**Required action**
Every line from the line containing "sexual-esp, ANCASH: 5.8 -> none" through the final line of the data is to be printed exactly; no other line is to appear.

**The data**

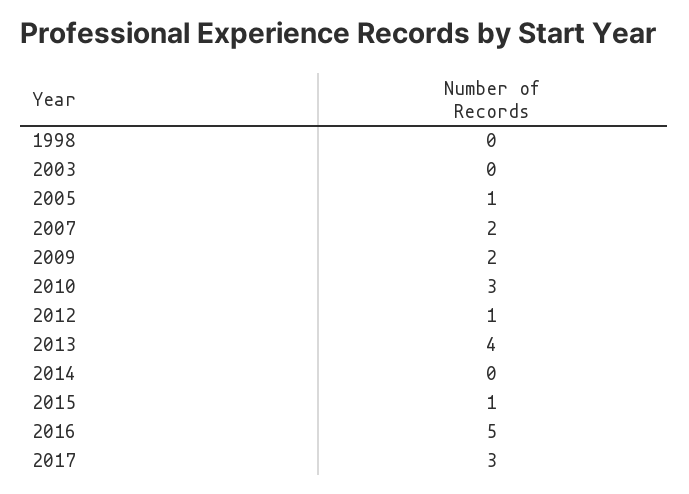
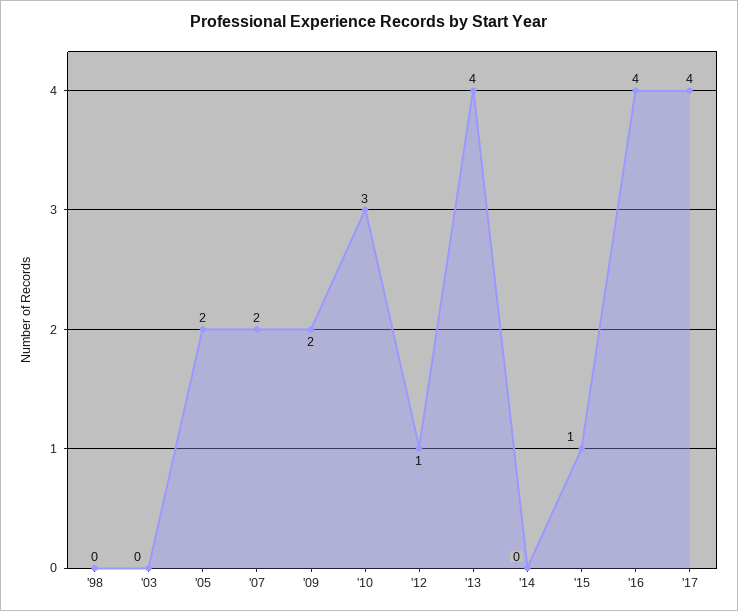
2005: 1 -> 2
2016: 5 -> 4
2017: 3 -> 4

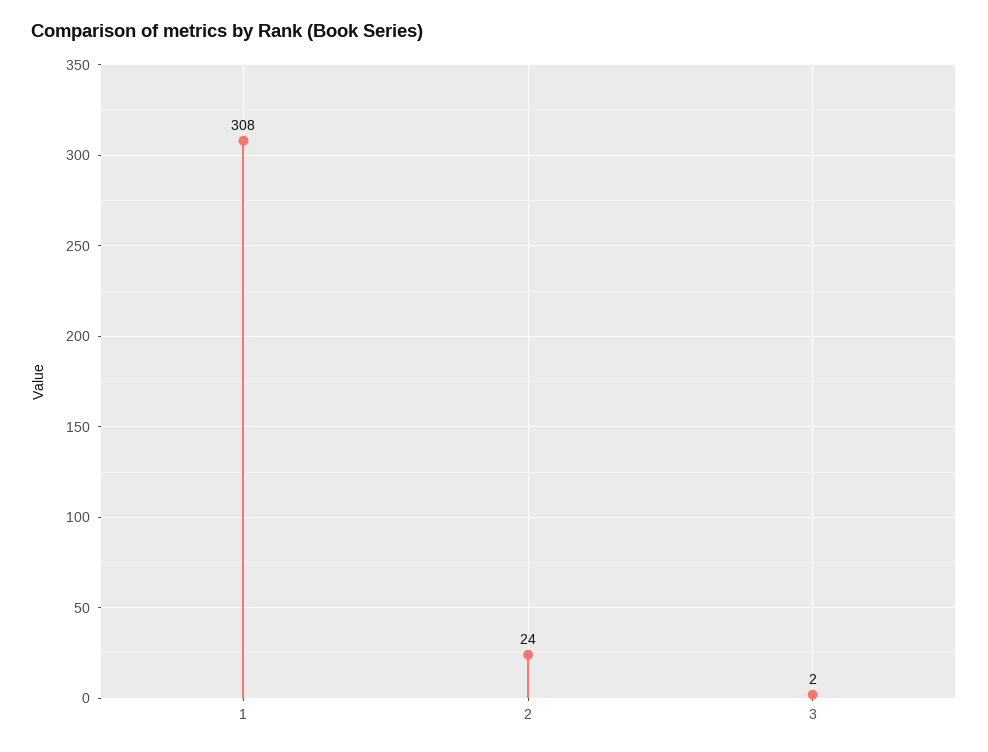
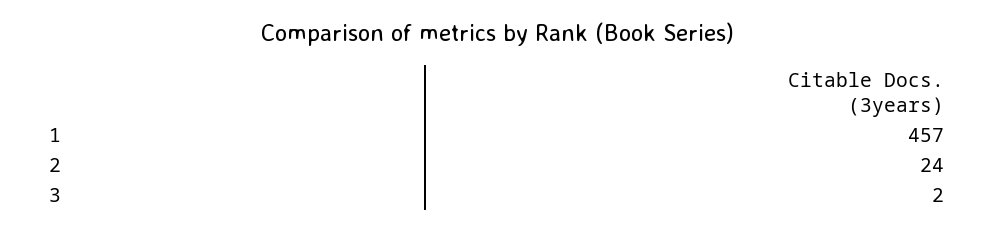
1: 308 -> 457

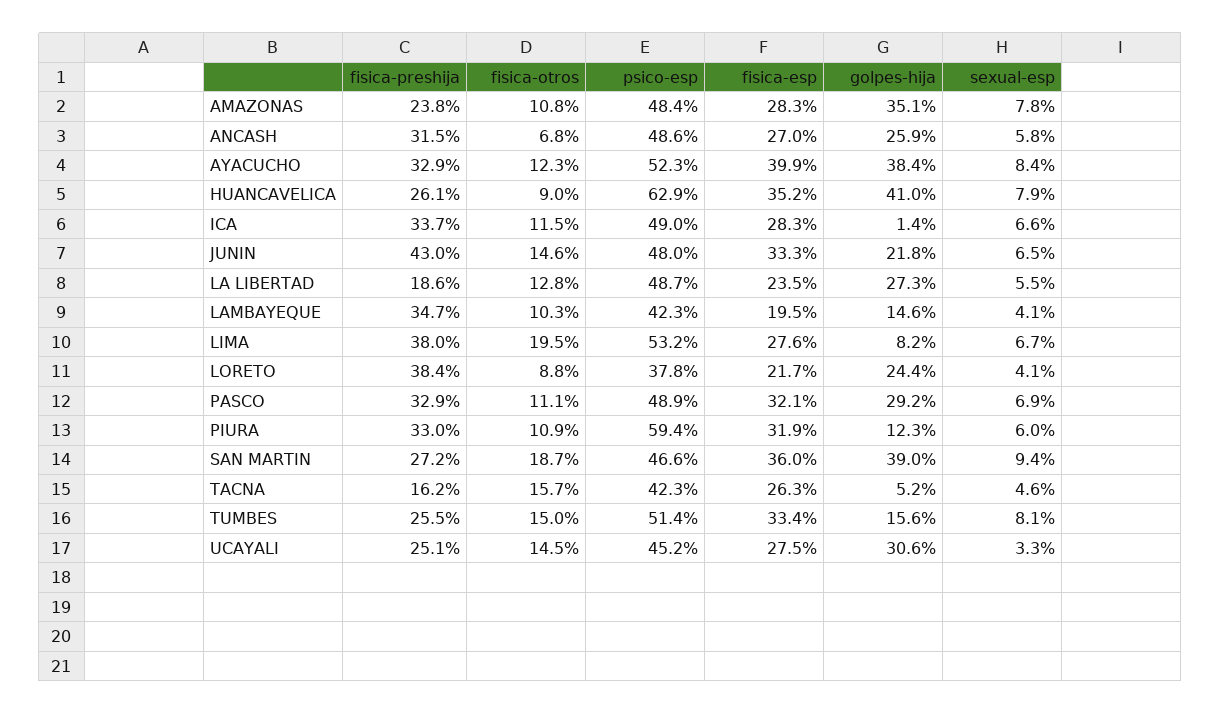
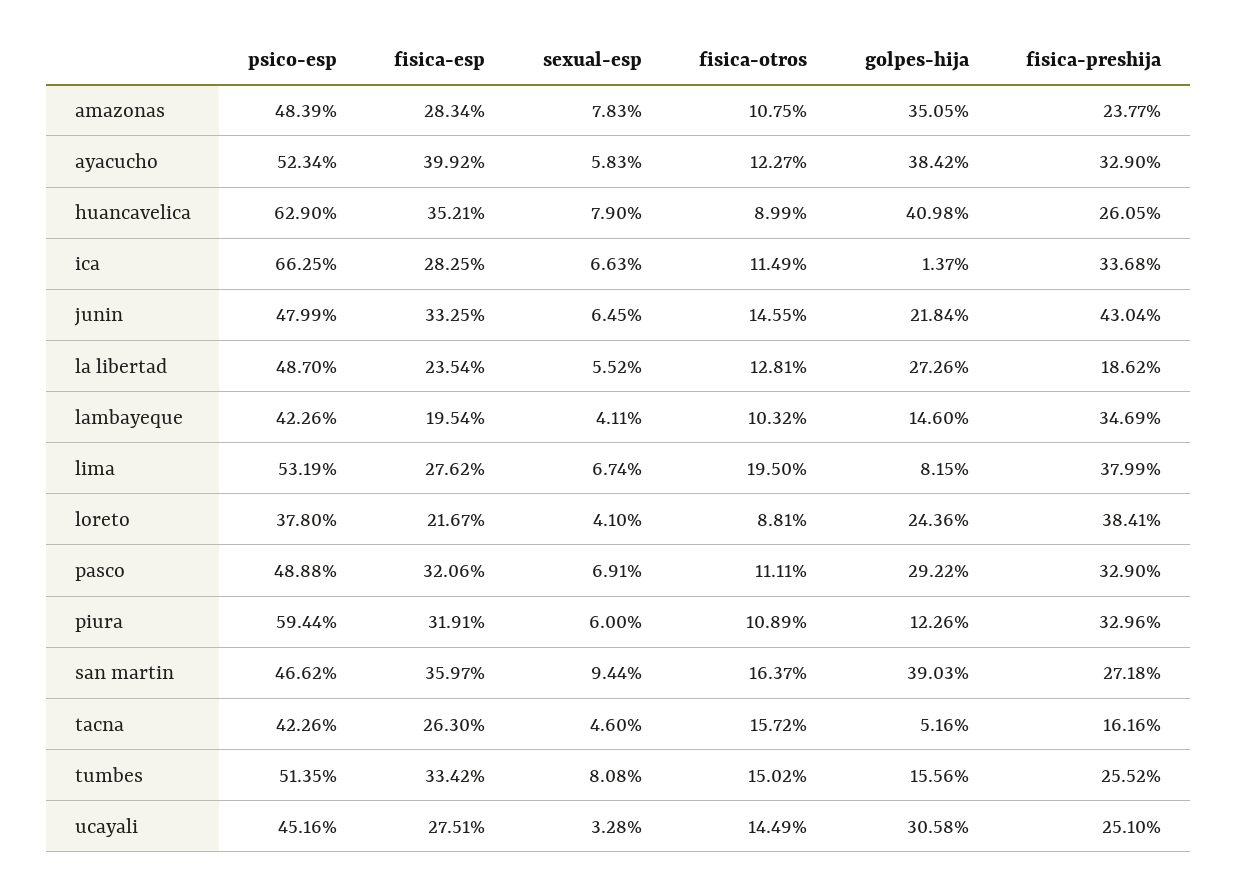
fisica-preshija, ANCASH: 31.5 -> none
fisica-otros, ANCASH: 6.8 -> none
psico-esp, ANCASH: 48.6 -> none
fisica-esp, ANCASH: 27 -> none
golpes-hija, ANCASH: 25.9 -> none
sexual-esp, ANCASH: 5.8 -> none
sexual-esp, AYACUCHO: 8.4 -> 5.83
psico-esp, ICA: 49 -> 66.25
fisica-otros, SAN MARTIN: 18.7 -> 16.37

**Task solution**
sexual-esp, ANCASH: 5.8 -> none
sexual-esp, AYACUCHO: 8.4 -> 5.83
psico-esp, ICA: 49 -> 66.25
fisica-otros, SAN MARTIN: 18.7 -> 16.37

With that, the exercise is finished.